Task statement: Count the lines in the material below that contain the word "qualche", and give only the number.

Data to process:
───

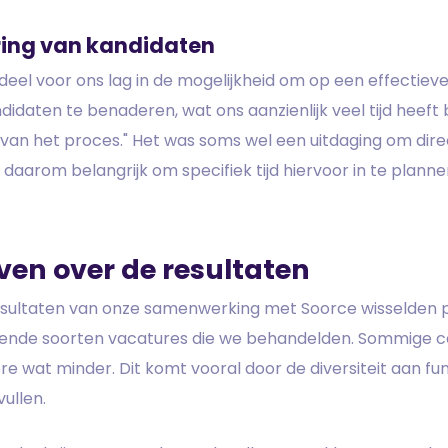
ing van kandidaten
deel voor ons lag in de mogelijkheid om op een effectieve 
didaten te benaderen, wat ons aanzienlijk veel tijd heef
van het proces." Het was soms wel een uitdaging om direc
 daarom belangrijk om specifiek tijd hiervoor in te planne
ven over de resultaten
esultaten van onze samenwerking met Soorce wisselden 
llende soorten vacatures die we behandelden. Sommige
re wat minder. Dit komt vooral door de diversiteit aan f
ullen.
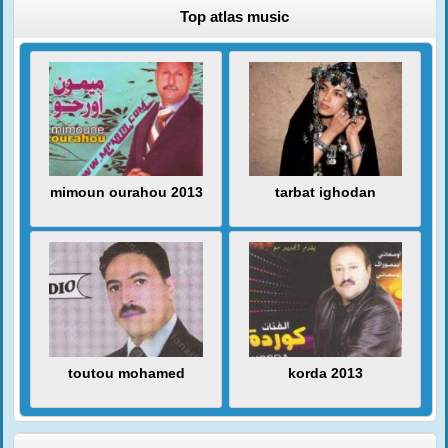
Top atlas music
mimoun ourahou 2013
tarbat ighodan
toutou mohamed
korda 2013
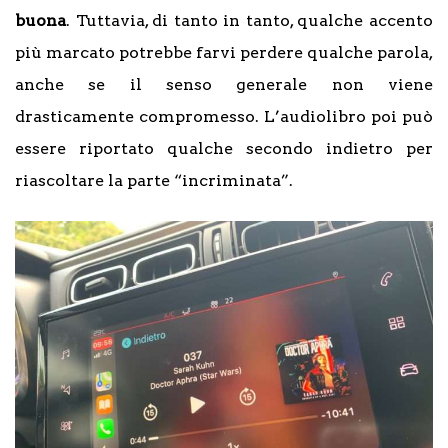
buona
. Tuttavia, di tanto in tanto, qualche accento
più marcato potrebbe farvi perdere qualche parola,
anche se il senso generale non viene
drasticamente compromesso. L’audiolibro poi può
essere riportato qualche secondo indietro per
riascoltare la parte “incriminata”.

───

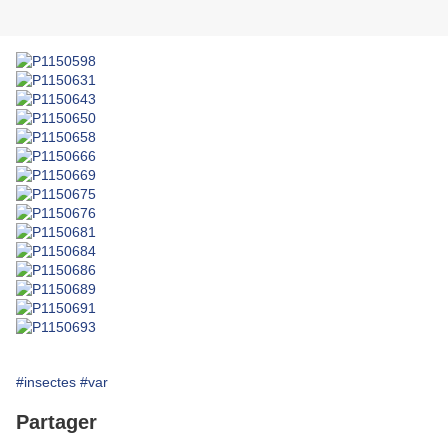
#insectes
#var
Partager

───

Written solution: 3